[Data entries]
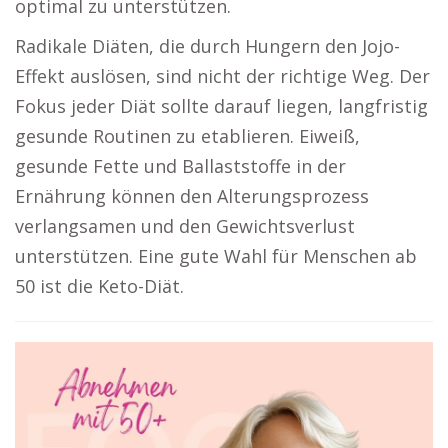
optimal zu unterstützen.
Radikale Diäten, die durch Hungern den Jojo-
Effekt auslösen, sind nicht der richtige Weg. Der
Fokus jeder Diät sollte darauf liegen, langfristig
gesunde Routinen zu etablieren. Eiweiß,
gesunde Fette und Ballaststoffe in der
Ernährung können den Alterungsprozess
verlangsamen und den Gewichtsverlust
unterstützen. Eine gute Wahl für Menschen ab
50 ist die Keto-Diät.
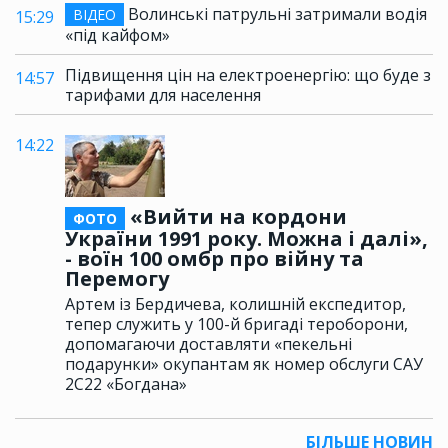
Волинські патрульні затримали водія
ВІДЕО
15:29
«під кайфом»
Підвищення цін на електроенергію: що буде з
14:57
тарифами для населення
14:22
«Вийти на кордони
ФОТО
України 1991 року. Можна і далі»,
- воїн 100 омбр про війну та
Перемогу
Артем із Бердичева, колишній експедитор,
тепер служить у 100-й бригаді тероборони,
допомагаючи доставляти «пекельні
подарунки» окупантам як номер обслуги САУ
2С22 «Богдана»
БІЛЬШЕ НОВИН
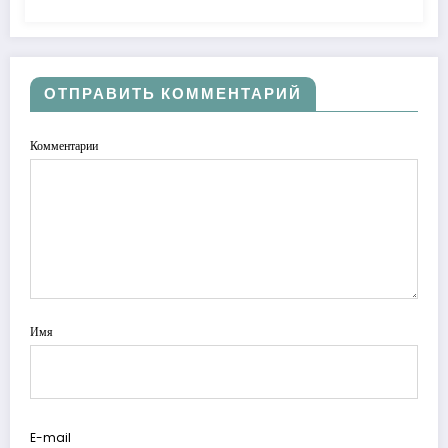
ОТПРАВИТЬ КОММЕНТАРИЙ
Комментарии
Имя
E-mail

▶ **Directive**: Copy out the text of every record above word for word, leaving the pictures out of your answer.

▶ **Task result**:
optimal zu unterstützen.
Radikale Diäten, die durch Hungern den Jojo-
Effekt auslösen, sind nicht der richtige Weg. Der
Fokus jeder Diät sollte darauf liegen, langfristig
gesunde Routinen zu etablieren. Eiweiß,
gesunde Fette und Ballaststoffe in der
Ernährung können den Alterungsprozess
verlangsamen und den Gewichtsverlust
unterstützen. Eine gute Wahl für Menschen ab
50 ist die Keto-Diät.
Волинські патрульні затримали водія
ВІДЕО
15:29
«під кайфом»
Підвищення цін на електроенергію: що буде з
14:57
тарифами для населення
14:22
«Вийти на кордони
ФОТО
України 1991 року. Можна і далі»,
- воїн 100 омбр про війну та
Перемогу
Артем із Бердичева, колишній експедитор,
тепер служить у 100-й бригаді тероборони,
допомагаючи доставляти «пекельні
подарунки» окупантам як номер обслуги САУ
2С22 «Богдана»
БІЛЬШЕ НОВИН
ОТПРАВИТЬ КОММЕНТАРИЙ
Комментарии
Имя
E-mail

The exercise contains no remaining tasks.